Re: [PING^3] [PATCH] [AArch64, NEON] Improve vmulX intrinsics
- From: James Greenhalgh <james dot greenhalgh at arm dot com>
- To: Jiangjiji <jiangjiji at huawei dot com>
- Cc: Kyrylo Tkachov <Kyrylo dot Tkachov at arm dot com>, "gcc-patches at gcc dot gnu dot org" <gcc-patches at gcc dot gnu dot org>, Richard Earnshaw <Richard dot Earnshaw at arm dot com>, "Yangfei (Felix)" <felix dot yang at huawei dot com>, Marcus Shawcroft <Marcus dot Shawcroft at arm dot com>
- Date: Tue, 5 May 2015 07:37:15 +0100
- Subject: Re: [PING^3] [PATCH] [AArch64, NEON] Improve vmulX intrinsics
- Authentication-results: sourceware.org; auth=none
- References: <B34C25384B9D7A428FF276D3AE7D6BDC7B4FE913 at nkgeml511-mbx dot china dot huawei dot com> <55017C2F dot 6080302 at arm dot com> <B34C25384B9D7A428FF276D3AE7D6BDC7B50CDC6 at nkgeml511-mbx dot china dot huawei dot com>
On Sat, Apr 11, 2015 at 11:37:47AM +0100, Jiangjiji wrote:
> Hi,
> This is a ping for: https://gcc.gnu.org/ml/gcc-patches/2015-03/msg00772.html
> Regtested with aarch64-linux-gnu on QEMU.

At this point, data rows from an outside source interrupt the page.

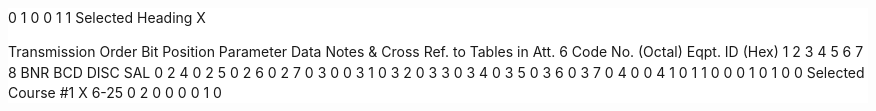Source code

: 0
1
0
0
1
1
Selected Heading
X

Transmission Order Bit Position
Parameter
Data
Notes & Cross Ref. 
to Tables in Att. 6
Code No. 
(Octal)
Eqpt. ID 
(Hex)
1
2
3
4
5
6
7
8
BNR
BCD DISC
SAL
0     2     4
0    2     5
0    2     6 
0    2    7
0    3     0
0     3     1
0     3     2
0    3     3
0    3    4
0    3     5
0     3    6 0     3    7
0     4      0
0     4     1
0
1
1
0
0
0
1
0
1
0
0
Selected Course #1
X
6-25
0
2
0
0
0
0
1
0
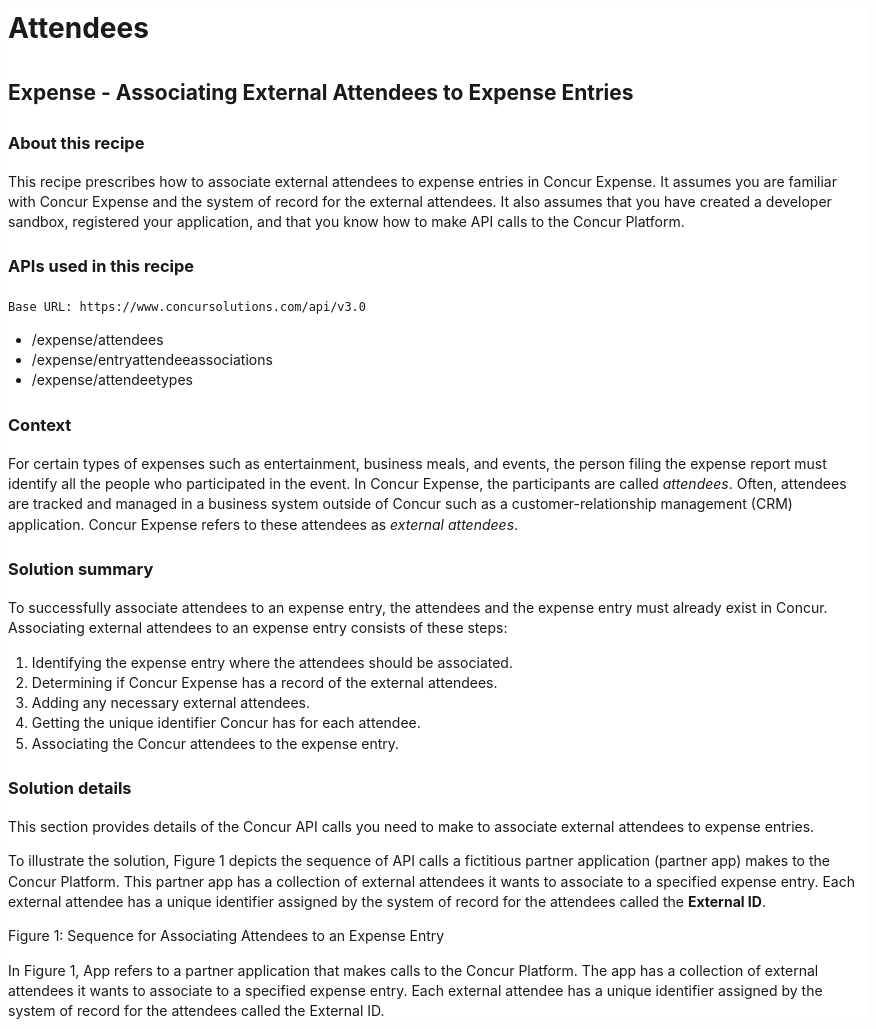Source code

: # Attendees

## Expense - Associating External Attendees to Expense Entries

### About this recipe

This recipe prescribes how to associate external attendees to expense entries in Concur Expense. It assumes you are familiar with Concur Expense and the system of record for the external attendees.  It also assumes that you have created a developer sandbox, registered your application, and that you know how to make API calls to the Concur Platform.

### APIs used in this recipe

`Base URL: https://www.concursolutions.com/api/v3.0`

*	/expense/attendees
*	/expense/entryattendeeassociations
*	/expense/attendeetypes

### Context
For certain types of expenses such as entertainment, business meals, and events, the person filing the expense report must identify all the people who participated in the event. In Concur Expense, the participants are called _attendees_.  Often, attendees are tracked and managed in a business system outside of Concur such as a customer-relationship management (CRM) application.  Concur Expense refers to these attendees as _external attendees_.

### Solution summary

To successfully associate attendees to an expense entry, the attendees and the expense entry must already exist in Concur. Associating external attendees to an expense entry consists of these steps:

1. Identifying the expense entry where the attendees should be associated.
2. Determining if Concur Expense has a record of the external attendees.
3. Adding any necessary external attendees.
4. Getting the unique identifier Concur has for each attendee.
5. Associating the Concur attendees to the expense entry.

### Solution details

This section provides details of the Concur API calls you need to make to associate external attendees to expense entries.

To illustrate the solution, Figure 1 depicts the sequence of API calls a fictitious partner application (partner app) makes to the Concur Platform.  This partner app has a collection of external attendees it wants to associate to a specified expense entry.  Each external attendee has a unique identifier assigned by the system of record for the attendees called the **External ID**.

Figure 1: Sequence for Associating Attendees to an Expense Entry

In Figure 1, App refers to a partner application that makes calls to the Concur Platform.  The app has a collection of external attendees it wants to associate to a specified expense entry.  Each external attendee has a unique identifier assigned by the system of record for the attendees called the External ID.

> This patch has no regressions for aarch64_be-linux-gnu big-endian target too.
> OK for the trunk?
>
> Thanks.
> Jiang jiji
>
>
> ----------
> Re: [PING^2] [PATCH] [AArch64, NEON] Improve vmulX intrinsics
>
> Hi, Kyrill
> Thank you for your suggestion.
> I fixed it and regtested with aarch64-linux-gnu on QEMU.
> This patch has no regressions for aarch64_be-linux-gnu big-endian target too.
> OK for the trunk?
Hi Jiang,
I'm sorry that I've taken so long to get to this, I've been out of office
for several weeks. I have one comment.
> +__extension__ static __inline float32x2_t __attribute__ ((__always_inline__))
> +vmul_n_f32 (float32x2_t __a, float32_t __b)
> +{
> + return __builtin_aarch64_mul_nv2sf (__a, __b);
> +}
> +
For vmul_n_* intrinsics, is there a reason we don't want to use the
GCC vector extension syntax to allow us to write these as:
__extension__ static __inline float32x2_t __attribute__ ((__always_inline__))
vmul_n_f32 (float32x2_t __a, float32_t __b)
{
return __a * __b;
}
It would be great if we could make that work.
Thanks,
James